Thomas Golden, executive director of the Yang-Tan Institute at the ILR School and a pioneer in promoting economic independence for people with disabilities, died Nov. 1 at his home in Waverly, New York. Golden was 57.
“Throughout his career, Thomas trained and mentored thousands of practitioners in New York state and beyond regarding best practices in supporting individuals with disabilities in achieving employment and economic self-sufficiency, but most importantly – equity and inclusion in society,” said Andrew Karhan, director of the Yang-Tan Institute’s Workforce Development program. “He authored countless articles, reports and papers that will continue to be a driving force in the field. Thomas was a true transformational leader.”

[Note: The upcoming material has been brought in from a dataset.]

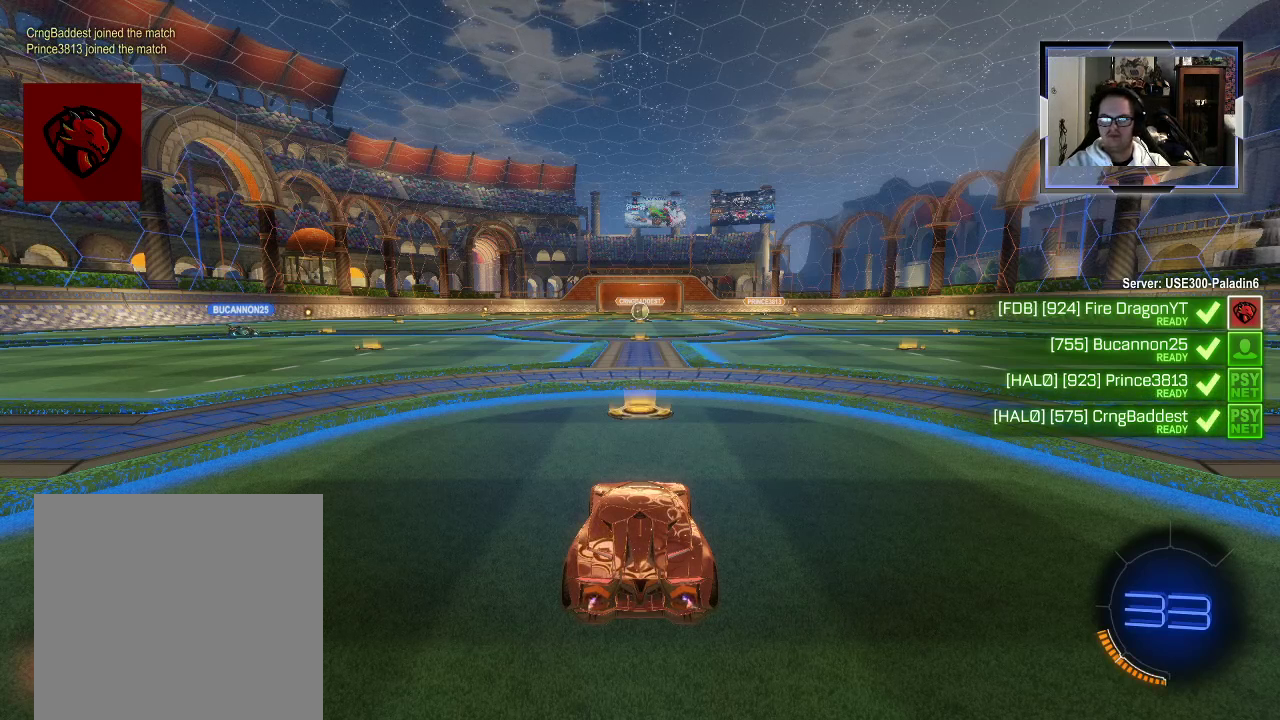
Gameplay with a controller (Xbox layout); each line is a JSON object with the inputs held at the frame after it. "events" lists button and stick changes between this image and that frame as [ms after this image, input, new state], when the widget could be followed in between. Not read: L3 R1 R3.
{"buttons": ["DPAD_DOWN"], "left_stick": "center", "right_stick": "center", "events": [[229, "DPAD_DOWN", "down"]]}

Golden’s influence on state and federal disability policy and practice was profound and his energy was unlimited, according to a statement to the ILR community from Susanne Bruyère, Yang-Tan director; Alex Colvin, Ph.D. ’99, ILR School dean; and Ariel Avgar, associate dean of ILR. “He approached his work with an ardent passion and tireless commitment and leaves the world a better place for his efforts,” they wrote.
Born July 5, 1963, in Lowville, New York, Golden graduated from Ogdensburg High School in 1981, and received a bachelor’s degree in psychology from Eastern Nazarene College in 1986.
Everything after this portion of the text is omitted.